__Activity__:
Which lines run from the line with "(IHC) of human" through the line with "image shows no" in the entries below? Print them exactly, both ends included, and nothing more.

Data for the task below:

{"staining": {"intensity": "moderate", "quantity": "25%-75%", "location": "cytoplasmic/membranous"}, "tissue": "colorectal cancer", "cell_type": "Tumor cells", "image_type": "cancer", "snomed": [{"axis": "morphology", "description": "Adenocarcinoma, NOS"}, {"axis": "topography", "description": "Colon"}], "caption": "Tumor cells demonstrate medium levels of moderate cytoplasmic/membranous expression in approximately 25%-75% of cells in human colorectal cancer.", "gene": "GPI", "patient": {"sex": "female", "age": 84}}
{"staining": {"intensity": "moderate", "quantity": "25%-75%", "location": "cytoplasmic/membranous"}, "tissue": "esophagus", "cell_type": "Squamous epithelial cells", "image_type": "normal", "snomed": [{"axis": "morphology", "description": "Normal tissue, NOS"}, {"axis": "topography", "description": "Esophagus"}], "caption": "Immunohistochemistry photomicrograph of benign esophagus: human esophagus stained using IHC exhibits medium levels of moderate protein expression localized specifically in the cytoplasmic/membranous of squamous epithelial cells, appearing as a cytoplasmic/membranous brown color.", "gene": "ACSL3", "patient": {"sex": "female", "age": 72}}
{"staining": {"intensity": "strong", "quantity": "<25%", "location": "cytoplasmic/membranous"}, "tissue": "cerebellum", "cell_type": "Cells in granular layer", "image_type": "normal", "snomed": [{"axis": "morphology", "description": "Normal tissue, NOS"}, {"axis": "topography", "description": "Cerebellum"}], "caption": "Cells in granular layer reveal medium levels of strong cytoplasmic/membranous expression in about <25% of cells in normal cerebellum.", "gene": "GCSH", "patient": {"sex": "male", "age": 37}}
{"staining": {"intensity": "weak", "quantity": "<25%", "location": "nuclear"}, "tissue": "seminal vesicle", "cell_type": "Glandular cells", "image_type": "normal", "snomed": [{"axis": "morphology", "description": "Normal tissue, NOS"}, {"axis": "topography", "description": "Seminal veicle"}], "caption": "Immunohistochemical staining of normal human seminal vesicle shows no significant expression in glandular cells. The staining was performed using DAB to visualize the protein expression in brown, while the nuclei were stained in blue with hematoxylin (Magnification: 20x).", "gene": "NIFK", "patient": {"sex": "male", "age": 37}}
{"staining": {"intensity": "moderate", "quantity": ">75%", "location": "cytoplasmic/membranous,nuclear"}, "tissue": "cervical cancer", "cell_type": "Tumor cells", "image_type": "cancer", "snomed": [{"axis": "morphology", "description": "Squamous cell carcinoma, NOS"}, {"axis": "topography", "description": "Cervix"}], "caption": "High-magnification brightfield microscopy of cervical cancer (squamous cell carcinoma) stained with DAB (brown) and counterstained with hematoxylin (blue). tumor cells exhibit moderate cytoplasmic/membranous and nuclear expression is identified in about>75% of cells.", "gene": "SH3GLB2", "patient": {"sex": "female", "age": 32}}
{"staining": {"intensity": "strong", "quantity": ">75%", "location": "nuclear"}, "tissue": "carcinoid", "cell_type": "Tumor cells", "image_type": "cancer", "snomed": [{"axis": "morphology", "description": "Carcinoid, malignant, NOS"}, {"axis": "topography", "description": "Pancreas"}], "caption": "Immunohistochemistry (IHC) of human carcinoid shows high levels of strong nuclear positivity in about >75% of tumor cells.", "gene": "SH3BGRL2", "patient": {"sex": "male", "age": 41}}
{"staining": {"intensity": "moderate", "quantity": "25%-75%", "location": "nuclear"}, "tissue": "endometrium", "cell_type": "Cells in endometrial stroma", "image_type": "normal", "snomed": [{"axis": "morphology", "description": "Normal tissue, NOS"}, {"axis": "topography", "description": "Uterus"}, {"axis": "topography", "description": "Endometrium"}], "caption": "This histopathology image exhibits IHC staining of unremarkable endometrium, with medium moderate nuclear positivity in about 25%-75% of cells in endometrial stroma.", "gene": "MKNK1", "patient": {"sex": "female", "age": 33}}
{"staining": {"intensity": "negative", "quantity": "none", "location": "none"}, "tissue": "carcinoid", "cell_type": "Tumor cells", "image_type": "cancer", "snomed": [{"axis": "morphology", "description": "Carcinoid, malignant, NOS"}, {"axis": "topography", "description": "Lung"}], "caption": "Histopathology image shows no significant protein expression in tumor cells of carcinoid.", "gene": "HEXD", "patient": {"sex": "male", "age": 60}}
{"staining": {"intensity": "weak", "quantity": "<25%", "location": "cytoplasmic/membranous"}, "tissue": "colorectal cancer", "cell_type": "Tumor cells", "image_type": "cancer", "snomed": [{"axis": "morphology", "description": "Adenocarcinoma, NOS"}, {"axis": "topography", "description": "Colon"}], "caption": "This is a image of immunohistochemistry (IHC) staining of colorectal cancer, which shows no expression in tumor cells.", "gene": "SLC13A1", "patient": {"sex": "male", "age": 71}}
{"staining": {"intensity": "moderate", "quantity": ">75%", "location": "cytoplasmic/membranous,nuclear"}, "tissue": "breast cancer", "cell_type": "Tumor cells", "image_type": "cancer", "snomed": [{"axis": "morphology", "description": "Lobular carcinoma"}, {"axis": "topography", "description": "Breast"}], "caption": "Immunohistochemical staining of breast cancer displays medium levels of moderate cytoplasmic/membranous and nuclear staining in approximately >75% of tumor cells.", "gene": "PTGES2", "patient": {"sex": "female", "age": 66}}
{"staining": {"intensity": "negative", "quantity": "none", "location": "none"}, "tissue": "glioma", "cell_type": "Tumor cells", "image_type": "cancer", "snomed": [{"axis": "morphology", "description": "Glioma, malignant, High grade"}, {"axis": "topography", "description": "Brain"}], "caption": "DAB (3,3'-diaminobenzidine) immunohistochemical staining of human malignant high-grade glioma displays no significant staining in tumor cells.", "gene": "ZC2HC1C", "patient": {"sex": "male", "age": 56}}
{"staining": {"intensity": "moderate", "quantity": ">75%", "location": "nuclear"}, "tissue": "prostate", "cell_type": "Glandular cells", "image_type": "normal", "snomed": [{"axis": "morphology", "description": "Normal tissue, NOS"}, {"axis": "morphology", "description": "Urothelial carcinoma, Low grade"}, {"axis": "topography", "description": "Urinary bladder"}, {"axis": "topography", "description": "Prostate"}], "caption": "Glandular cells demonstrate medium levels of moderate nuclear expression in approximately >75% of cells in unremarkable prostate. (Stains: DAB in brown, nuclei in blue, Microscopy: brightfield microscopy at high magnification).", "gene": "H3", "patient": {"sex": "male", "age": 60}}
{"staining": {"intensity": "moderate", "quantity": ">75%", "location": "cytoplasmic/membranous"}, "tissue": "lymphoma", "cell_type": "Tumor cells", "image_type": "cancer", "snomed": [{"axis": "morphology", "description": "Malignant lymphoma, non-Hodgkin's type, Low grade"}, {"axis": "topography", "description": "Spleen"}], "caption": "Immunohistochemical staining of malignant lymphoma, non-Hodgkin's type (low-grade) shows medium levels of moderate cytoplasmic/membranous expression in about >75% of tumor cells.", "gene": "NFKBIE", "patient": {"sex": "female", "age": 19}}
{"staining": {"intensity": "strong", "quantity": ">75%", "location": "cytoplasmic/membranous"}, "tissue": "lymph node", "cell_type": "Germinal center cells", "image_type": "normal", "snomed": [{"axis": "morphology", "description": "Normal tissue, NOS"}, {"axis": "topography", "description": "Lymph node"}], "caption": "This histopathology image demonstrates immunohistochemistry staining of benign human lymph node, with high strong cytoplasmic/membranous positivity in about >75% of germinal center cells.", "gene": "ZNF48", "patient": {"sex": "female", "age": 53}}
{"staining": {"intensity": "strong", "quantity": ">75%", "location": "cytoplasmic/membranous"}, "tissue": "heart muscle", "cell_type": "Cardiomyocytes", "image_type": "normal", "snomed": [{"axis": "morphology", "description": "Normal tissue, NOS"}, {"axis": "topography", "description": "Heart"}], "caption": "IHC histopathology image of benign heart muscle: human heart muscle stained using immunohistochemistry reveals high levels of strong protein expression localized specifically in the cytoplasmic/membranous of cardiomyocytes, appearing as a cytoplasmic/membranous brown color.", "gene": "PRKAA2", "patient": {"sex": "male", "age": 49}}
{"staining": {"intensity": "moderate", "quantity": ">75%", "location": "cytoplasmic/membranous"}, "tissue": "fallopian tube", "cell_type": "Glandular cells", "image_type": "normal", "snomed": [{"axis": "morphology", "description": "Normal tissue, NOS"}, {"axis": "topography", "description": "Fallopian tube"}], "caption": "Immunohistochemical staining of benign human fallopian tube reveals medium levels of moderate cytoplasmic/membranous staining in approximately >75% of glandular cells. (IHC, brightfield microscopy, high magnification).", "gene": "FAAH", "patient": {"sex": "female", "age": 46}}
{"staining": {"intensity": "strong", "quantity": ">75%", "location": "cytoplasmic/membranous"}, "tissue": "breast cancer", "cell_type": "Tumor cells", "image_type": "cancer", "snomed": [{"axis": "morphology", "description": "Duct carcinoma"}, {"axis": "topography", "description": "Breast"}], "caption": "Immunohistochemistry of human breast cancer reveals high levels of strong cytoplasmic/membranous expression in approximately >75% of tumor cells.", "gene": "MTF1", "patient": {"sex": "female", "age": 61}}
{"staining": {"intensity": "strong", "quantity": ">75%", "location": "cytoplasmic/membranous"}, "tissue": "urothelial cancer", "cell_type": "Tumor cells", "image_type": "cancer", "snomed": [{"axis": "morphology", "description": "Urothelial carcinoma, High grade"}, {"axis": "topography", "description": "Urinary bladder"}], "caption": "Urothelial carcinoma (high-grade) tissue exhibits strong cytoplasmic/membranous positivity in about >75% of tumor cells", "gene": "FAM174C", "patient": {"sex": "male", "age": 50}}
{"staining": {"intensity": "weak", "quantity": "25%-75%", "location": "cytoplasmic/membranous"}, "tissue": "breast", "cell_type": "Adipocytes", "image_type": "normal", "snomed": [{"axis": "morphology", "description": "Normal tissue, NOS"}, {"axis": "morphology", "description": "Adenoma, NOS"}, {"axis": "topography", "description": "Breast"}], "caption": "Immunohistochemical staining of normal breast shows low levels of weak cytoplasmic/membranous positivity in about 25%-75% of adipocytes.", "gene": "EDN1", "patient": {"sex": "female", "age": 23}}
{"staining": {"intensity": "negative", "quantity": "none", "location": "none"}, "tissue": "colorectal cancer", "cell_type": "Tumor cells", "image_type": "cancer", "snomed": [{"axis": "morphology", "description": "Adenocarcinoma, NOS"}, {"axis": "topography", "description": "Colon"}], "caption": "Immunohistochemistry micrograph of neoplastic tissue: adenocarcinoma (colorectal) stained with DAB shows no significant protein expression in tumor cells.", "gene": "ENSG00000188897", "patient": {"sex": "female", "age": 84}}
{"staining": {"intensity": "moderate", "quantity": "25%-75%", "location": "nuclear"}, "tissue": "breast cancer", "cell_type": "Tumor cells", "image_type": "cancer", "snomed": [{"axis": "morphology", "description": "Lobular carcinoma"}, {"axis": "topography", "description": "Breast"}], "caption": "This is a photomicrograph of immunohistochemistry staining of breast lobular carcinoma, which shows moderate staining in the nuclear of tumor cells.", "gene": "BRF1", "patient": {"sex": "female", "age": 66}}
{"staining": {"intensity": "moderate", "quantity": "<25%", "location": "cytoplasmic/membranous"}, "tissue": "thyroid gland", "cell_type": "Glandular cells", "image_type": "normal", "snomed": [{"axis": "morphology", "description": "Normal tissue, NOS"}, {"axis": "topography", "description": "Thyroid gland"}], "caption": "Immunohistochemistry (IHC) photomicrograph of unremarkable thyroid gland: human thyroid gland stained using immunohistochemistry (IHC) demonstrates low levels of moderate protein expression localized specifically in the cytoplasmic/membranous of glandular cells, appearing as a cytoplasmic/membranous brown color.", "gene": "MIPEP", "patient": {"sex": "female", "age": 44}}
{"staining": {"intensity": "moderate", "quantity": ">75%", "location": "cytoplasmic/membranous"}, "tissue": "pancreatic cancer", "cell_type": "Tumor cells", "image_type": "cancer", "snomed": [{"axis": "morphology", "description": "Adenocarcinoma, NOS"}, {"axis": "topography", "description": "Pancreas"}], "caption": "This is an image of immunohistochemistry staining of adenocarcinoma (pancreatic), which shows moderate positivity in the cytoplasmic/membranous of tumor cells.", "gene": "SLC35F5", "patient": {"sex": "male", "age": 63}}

End of Data for the task.

__Task response__:
{"staining": {"intensity": "strong", "quantity": ">75%", "location": "nuclear"}, "tissue": "carcinoid", "cell_type": "Tumor cells", "image_type": "cancer", "snomed": [{"axis": "morphology", "description": "Carcinoid, malignant, NOS"}, {"axis": "topography", "description": "Pancreas"}], "caption": "Immunohistochemistry (IHC) of human carcinoid shows high levels of strong nuclear positivity in about >75% of tumor cells.", "gene": "SH3BGRL2", "patient": {"sex": "male", "age": 41}}
{"staining": {"intensity": "moderate", "quantity": "25%-75%", "location": "nuclear"}, "tissue": "endometrium", "cell_type": "Cells in endometrial stroma", "image_type": "normal", "snomed": [{"axis": "morphology", "description": "Normal tissue, NOS"}, {"axis": "topography", "description": "Uterus"}, {"axis": "topography", "description": "Endometrium"}], "caption": "This histopathology image exhibits IHC staining of unremarkable endometrium, with medium moderate nuclear positivity in about 25%-75% of cells in endometrial stroma.", "gene": "MKNK1", "patient": {"sex": "female", "age": 33}}
{"staining": {"intensity": "negative", "quantity": "none", "location": "none"}, "tissue": "carcinoid", "cell_type": "Tumor cells", "image_type": "cancer", "snomed": [{"axis": "morphology", "description": "Carcinoid, malignant, NOS"}, {"axis": "topography", "description": "Lung"}], "caption": "Histopathology image shows no significant protein expression in tumor cells of carcinoid.", "gene": "HEXD", "patient": {"sex": "male", "age": 60}}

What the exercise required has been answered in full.